Moran’s article also provides some intriguing details on the extent to which Ian Fleming was something of a ‘Q’-like character when it came to imagining secret gadgets, and reveals the extent to which CIA boffins sought to create real-life versions of Fleming’s fictional devices.

One example was how the CIA successfully copied Rosa Klebb’s infamous spring-loaded poison knife shoe, as used in From Russia With Love (so memorably used by Lotte Lenya in the 1963 movie version). It is not known whether the CIA actually put this device to use.

However, the CIA had less success with their version of the homing beacon device used in Goldfinger to track the villain’s Rolls Royce – according to Moran, Dulles said the CIA’s version had ‘too many bugs in it’, and it stopped working when the target vehicle entered a crowded city.

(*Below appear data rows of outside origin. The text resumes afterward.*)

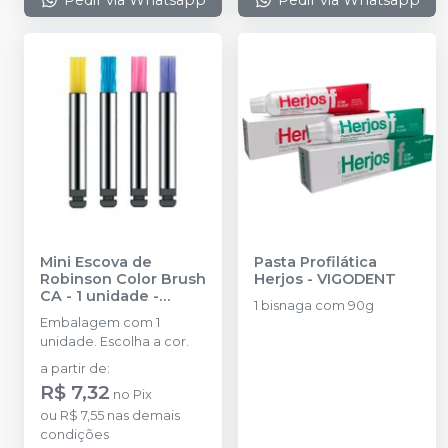
Mini Escova de
Pasta Profilática
Robinson Color Brush
Herjos
-
VIGODENT
CA - 1 unidade
-
1 bisnaga com 90g
AMERICAN BURRS
Embalagem com 1
unidade. Escolha a cor.
a partir de
:
R$ 7,32
no
Pix
ou
R$ 7,55
nas demais
condições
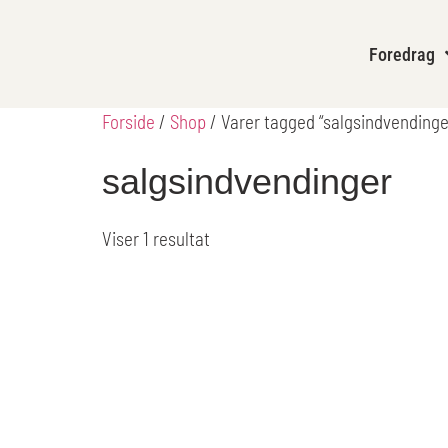
content
Foredrag
Forside
/
Shop
/ Varer tagged “salgsindvendinge
salgsindvendinger
Viser 1 resultat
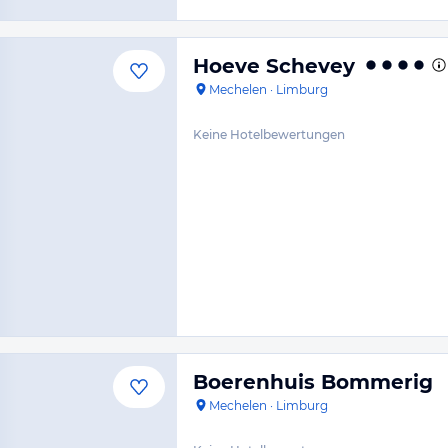
Hoeve Schevey
Mechelen
·
Limburg
Keine Hotelbewertungen
Boerenhuis Bommerig
Mechelen
·
Limburg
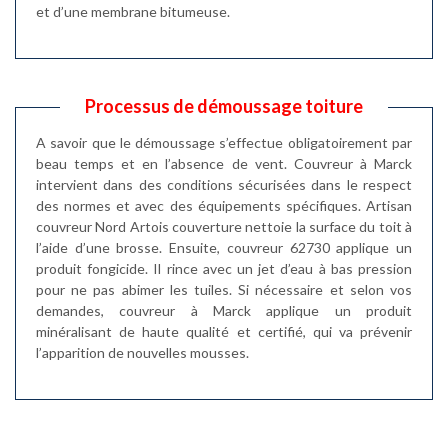
et d’une membrane bitumeuse.
Processus de démoussage toiture
A savoir que le démoussage s’effectue obligatoirement par
beau temps et en l’absence de vent. Couvreur à Marck
intervient dans des conditions sécurisées dans le respect
des normes et avec des équipements spécifiques. Artisan
couvreur Nord Artois couverture nettoie la surface du toit à
l’aide d’une brosse. Ensuite, couvreur 62730 applique un
produit fongicide. Il rince avec un jet d’eau à bas pression
pour ne pas abimer les tuiles. Si nécessaire et selon vos
demandes, couvreur à Marck applique un produit
minéralisant de haute qualité et certifié, qui va prévenir
l’apparition de nouvelles mousses.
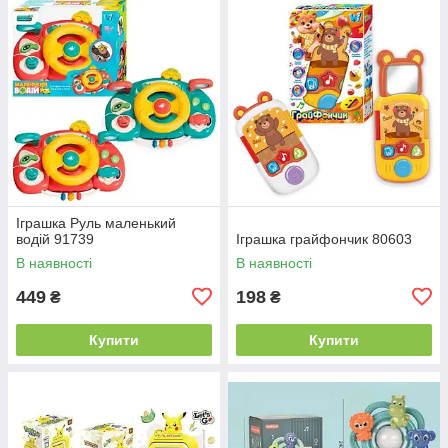
Іграшка Руль маленький
водій 91739
Іграшка грайфончик 80603
В наявності
В наявності
449
198
₴
₴
Купити
Купити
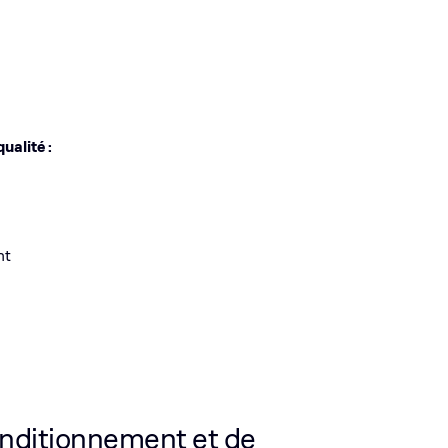
ualité :
nt
onditionnement et de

Moran also makes it clear that Fleming’s influence on the CIA extended beyond the Bond author’s death in 1964, helped considerably by the EON series of James Bond movies. According to Moran, Robert Wallace, the CIA’s equivalent of ‘Q’ in the 1970s and 1980s, was frequently asked by his bosses if he could replicate Bond’s gadgets: ‘He freely admits that whenever a Bond film came out, there would be a call saying “can you guys try to emulate that technology?”‘

Unsurprisingly perhaps, the Russians also took an interest in the Fleming-Dulles links. Moran and his team combed the archives of the Soviet press and discovered the Russians were bemused about the whole situation: ‘The Communists were talking a great deal about their links’, said Moran. ‘And they were saying how useless must the CIA be if they are relying on a British novelist for inspiration’.

On the other hand, as other Bond historians have noted, there is some evidence that the Russian KGB secretly took a very close interest in Fleming’s Bond gadgets, and experimented with versions of such gadgets themselves.

Dr. Moran has taken a close interest himself in the world of espionage in recent times. In 2012, he assisted the International Spy Museum in Washington DC in creating an exhibition on Bond villains, which was sponsored by EON Productions. He also gave a talk on the same topic at the Museum.